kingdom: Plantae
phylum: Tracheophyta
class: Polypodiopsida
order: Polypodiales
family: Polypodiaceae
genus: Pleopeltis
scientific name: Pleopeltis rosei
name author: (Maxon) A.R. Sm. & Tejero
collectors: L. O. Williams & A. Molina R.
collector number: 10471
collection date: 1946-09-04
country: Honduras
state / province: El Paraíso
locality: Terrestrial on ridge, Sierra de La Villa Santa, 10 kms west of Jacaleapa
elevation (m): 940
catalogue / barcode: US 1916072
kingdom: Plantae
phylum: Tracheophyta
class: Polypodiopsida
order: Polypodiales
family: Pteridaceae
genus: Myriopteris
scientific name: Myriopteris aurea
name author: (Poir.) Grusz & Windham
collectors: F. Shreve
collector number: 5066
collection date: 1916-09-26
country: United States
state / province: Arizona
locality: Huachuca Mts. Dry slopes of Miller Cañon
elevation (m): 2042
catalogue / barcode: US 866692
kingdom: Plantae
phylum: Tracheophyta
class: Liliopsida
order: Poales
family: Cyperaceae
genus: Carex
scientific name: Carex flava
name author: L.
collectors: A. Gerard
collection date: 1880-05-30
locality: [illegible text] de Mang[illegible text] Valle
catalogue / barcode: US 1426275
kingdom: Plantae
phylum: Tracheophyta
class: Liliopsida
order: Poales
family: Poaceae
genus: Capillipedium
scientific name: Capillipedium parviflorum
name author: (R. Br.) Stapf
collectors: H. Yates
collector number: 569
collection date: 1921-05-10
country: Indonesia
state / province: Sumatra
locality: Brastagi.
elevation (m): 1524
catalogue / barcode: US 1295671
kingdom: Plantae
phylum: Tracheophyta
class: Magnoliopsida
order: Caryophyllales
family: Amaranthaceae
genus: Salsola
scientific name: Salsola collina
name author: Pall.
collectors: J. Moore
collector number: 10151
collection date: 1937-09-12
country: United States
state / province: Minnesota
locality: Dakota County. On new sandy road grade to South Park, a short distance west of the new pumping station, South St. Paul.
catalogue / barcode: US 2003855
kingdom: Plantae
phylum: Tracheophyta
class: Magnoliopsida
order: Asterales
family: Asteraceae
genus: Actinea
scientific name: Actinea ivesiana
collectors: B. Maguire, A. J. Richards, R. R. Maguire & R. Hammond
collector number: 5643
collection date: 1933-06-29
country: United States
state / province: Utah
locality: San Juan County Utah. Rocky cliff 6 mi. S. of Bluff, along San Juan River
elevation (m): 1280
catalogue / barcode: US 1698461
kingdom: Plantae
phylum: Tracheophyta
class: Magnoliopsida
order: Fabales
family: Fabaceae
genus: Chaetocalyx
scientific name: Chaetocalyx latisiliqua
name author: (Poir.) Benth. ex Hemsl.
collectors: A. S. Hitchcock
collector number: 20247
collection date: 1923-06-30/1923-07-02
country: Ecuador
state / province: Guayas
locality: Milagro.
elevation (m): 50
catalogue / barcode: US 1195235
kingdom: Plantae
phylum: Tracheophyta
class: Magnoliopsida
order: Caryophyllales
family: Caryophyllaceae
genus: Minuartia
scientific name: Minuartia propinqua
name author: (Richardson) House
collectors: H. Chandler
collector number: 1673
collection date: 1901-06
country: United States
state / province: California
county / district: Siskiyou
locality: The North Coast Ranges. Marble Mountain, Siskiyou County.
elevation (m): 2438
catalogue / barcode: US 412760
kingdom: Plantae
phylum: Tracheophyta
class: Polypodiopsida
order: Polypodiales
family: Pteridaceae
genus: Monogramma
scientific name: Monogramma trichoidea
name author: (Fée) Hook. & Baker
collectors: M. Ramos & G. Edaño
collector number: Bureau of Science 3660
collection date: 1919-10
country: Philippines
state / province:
══════════════════════════════
- [STATED GOAL]: Reproduce every line of the data above word for word, from the first line through the last.

- [ANSWER FOR THE TASK]:
kingdom: Plantae
phylum: Tracheophyta
class: Polypodiopsida
order: Polypodiales
family: Polypodiaceae
genus: Pleopeltis
scientific name: Pleopeltis rosei
name author: (Maxon) A.R. Sm. & Tejero
collectors: L. O. Williams & A. Molina R.
collector number: 10471
collection date: 1946-09-04
country: Honduras
state / province: El Paraíso
locality: Terrestrial on ridge, Sierra de La Villa Santa, 10 kms west of Jacaleapa
elevation (m): 940
catalogue / barcode: US 1916072
kingdom: Plantae
phylum: Tracheophyta
class: Polypodiopsida
order: Polypodiales
family: Pteridaceae
genus: Myriopteris
scientific name: Myriopteris aurea
name author: (Poir.) Grusz & Windham
collectors: F. Shreve
collector number: 5066
collection date: 1916-09-26
country: United States
state / province: Arizona
locality: Huachuca Mts. Dry slopes of Miller Cañon
elevation (m): 2042
catalogue / barcode: US 866692
kingdom: Plantae
phylum: Tracheophyta
class: Liliopsida
order: Poales
family: Cyperaceae
genus: Carex
scientific name: Carex flava
name author: L.
collectors: A. Gerard
collection date: 1880-05-30
locality: [illegible text] de Mang[illegible text] Valle
catalogue / barcode: US 1426275
kingdom: Plantae
phylum: Tracheophyta
class: Liliopsida
order: Poales
family: Poaceae
genus: Capillipedium
scientific name: Capillipedium parviflorum
name author: (R. Br.) Stapf
collectors: H. Yates
collector number: 569
collection date: 1921-05-10
country: Indonesia
state / province: Sumatra
locality: Brastagi.
elevation (m): 1524
catalogue / barcode: US 1295671
kingdom: Plantae
phylum: Tracheophyta
class: Magnoliopsida
order: Caryophyllales
family: Amaranthaceae
genus: Salsola
scientific name: Salsola collina
name author: Pall.
collectors: J. Moore
collector number: 10151
collection date: 1937-09-12
country: United States
state / province: Minnesota
locality: Dakota County. On new sandy road grade to South Park, a short distance west of the new pumping station, South St. Paul.
catalogue / barcode: US 2003855
kingdom: Plantae
phylum: Tracheophyta
class: Magnoliopsida
order: Asterales
family: Asteraceae
genus: Actinea
scientific name: Actinea ivesiana
collectors: B. Maguire, A. J. Richards, R. R. Maguire & R. Hammond
collector number: 5643
collection date: 1933-06-29
country: United States
state / province: Utah
locality: San Juan County Utah. Rocky cliff 6 mi. S. of Bluff, along San Juan River
elevation (m): 1280
catalogue / barcode: US 1698461
kingdom: Plantae
phylum: Tracheophyta
class: Magnoliopsida
order: Fabales
family: Fabaceae
genus: Chaetocalyx
scientific name: Chaetocalyx latisiliqua
name author: (Poir.) Benth. ex Hemsl.
collectors: A. S. Hitchcock
collector number: 20247
collection date: 1923-06-30/1923-07-02
country: Ecuador
state / province: Guayas
locality: Milagro.
elevation (m): 50
catalogue / barcode: US 1195235
kingdom: Plantae
phylum: Tracheophyta
class: Magnoliopsida
order: Caryophyllales
family: Caryophyllaceae
genus: Minuartia
scientific name: Minuartia propinqua
name author: (Richardson) House
collectors: H. Chandler
collector number: 1673
collection date: 1901-06
country: United States
state / province: California
county / district: Siskiyou
locality: The North Coast Ranges. Marble Mountain, Siskiyou County.
elevation (m): 2438
catalogue / barcode: US 412760
kingdom: Plantae
phylum: Tracheophyta
class: Polypodiopsida
order: Polypodiales
family: Pteridaceae
genus: Monogramma
scientific name: Monogramma trichoidea
name author: (Fée) Hook. & Baker
collectors: M. Ramos & G. Edaño
collector number: Bureau of Science 3660
collection date: 1919-10
country: Philippines
state / province:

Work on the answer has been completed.